Another object of the present invention is to provide a means to identify such a soluble additive and to determine the range of amounts of its beneficial use in the non-aqueous electrolyte.
It is another object of the present invention to provide such a soluble electrolyte additive and non-aqueous electrolyte that is useful with both lithium metal and lithium ion anodes for secondary battery cells.
Yet another object of the present invention is to provide such a soluble electrolyte additive and non-aqueous electrolyte which is suitable to increase the cycle life and safety of secondary lithium cells.
It is another object of the present invention to provide such a soluble electrolyte additive and non-aqueous electrolyte which is present and useful in the initial discharge-charge cycles of the secondary lithium cells.
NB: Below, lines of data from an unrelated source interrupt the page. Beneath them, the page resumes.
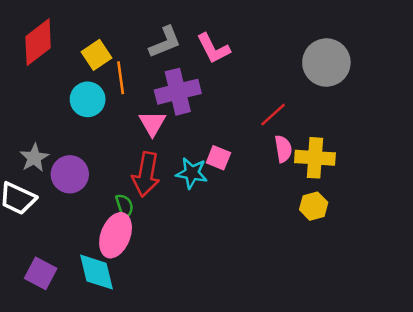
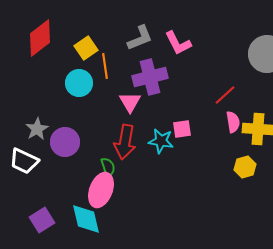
pink square: (218, 158) -> (182, 129), turned -30
yellow hexagon: (314, 206) -> (245, 167), moved
purple square: (41, 273) -> (42, 220), turned 30

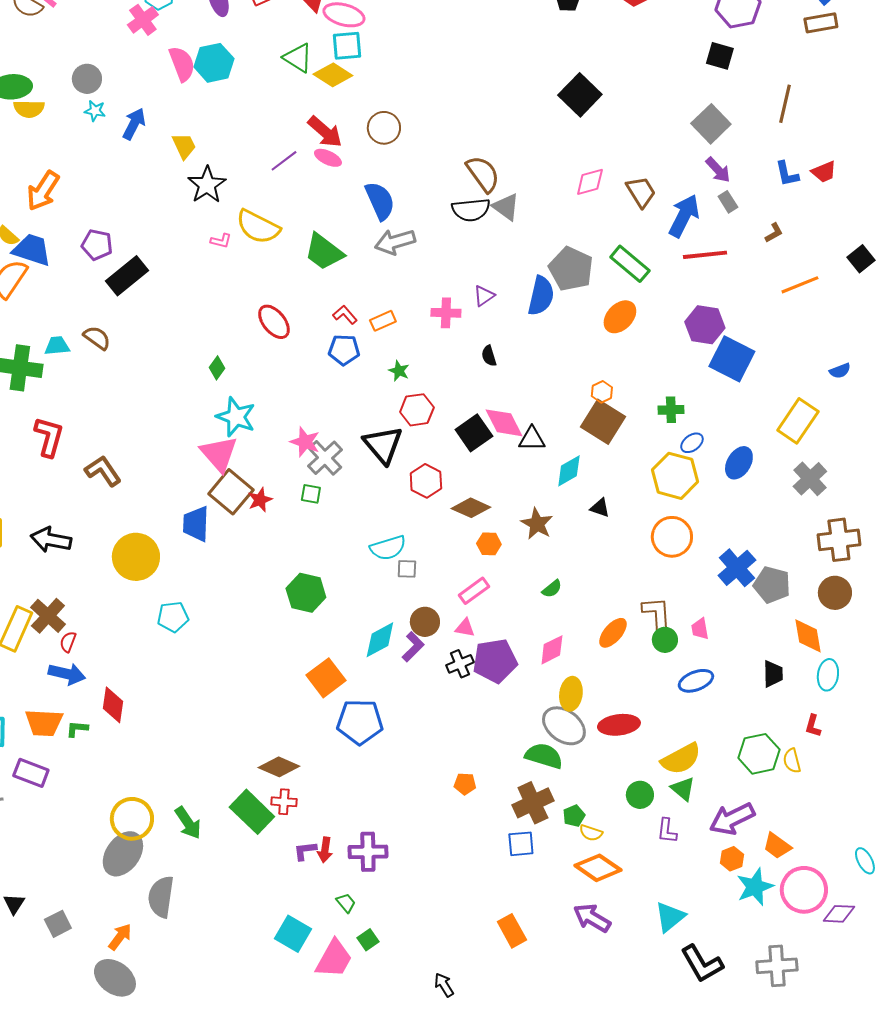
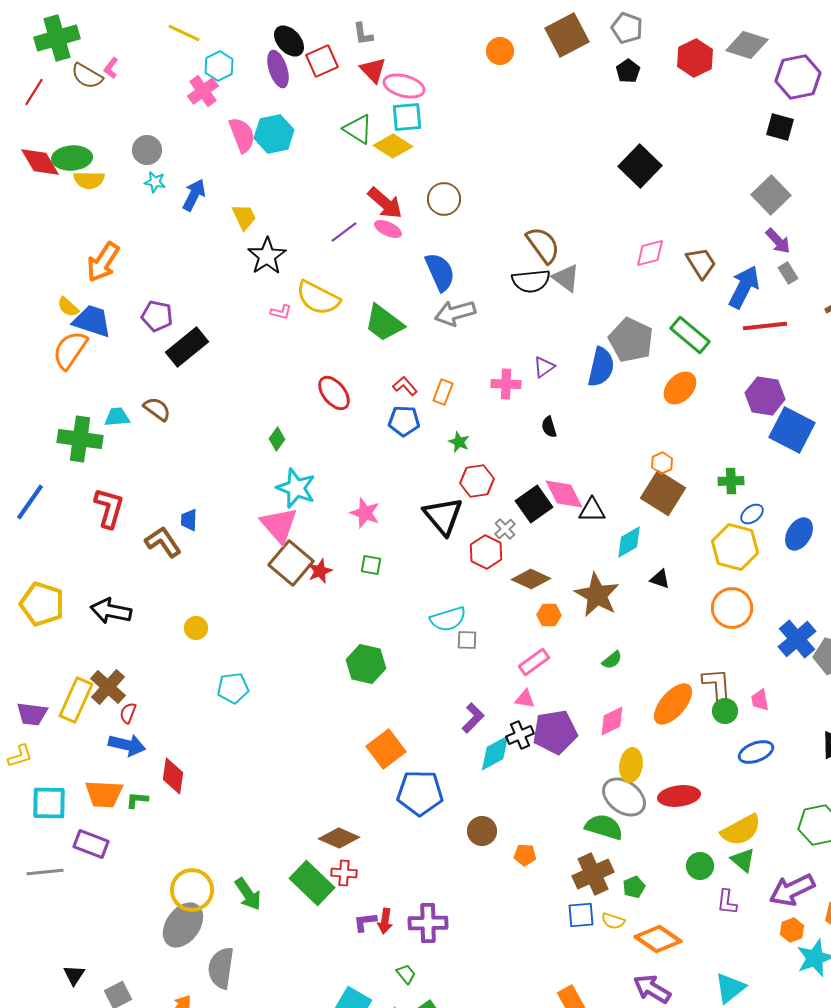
orange rectangle: (383, 321) -> (443, 392), turned -45
gray cross: (325, 458) -> (505, 529), moved, size x0.6
blue trapezoid: (196, 524) -> (189, 520), moved, size x0.6
brown star: (537, 524) -> (597, 595), size x1.4
yellow circle: (136, 557) -> (196, 628), size x0.5
brown circle: (425, 622) -> (482, 831), moved
orange ellipse: (613, 633) -> (673, 704), size x1.4
cyan diamond: (380, 640) -> (495, 753), moved
yellow semicircle: (591, 833) -> (613, 921), moved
Still another object of the present invention is to provide secondary lithium cells which maintain the amounts of such a soluble electrolyte additive within the desired range in the non-aqueous electrolyte during the useful cycle life of the cells and which prevent excessive amounts of cathode reduction discharge products from diffusing into the electrolyte.
Another object of the present invention is to provide such a soluble electrolyte additive that is compatible with all the other materials of the secondary lithium cell that are in contact with the additive and which helps to control the reactivity of the other materials of the electrolyte with the lithium anode and with the other materials of the cell that are in contact with the electrolyte.
Yet another object of the present invention is to provide such a soluble electrolyte additive and non-aqueous electrolyte which is useful with secondary lithium cells which utilize elemental sulfur, organosulfur, or carbon-sulfur polymer compositions as a cathode active material.
Still another object of the present invention is to provide a process for preparing a non-aqueous electrolyte suitable for use in producing lithium metal and lithium ion secondary cells, which have increased cycle life and safety.
These and other objects of the present invention will become apparent upon a review of the following specification and the claims appended thereto.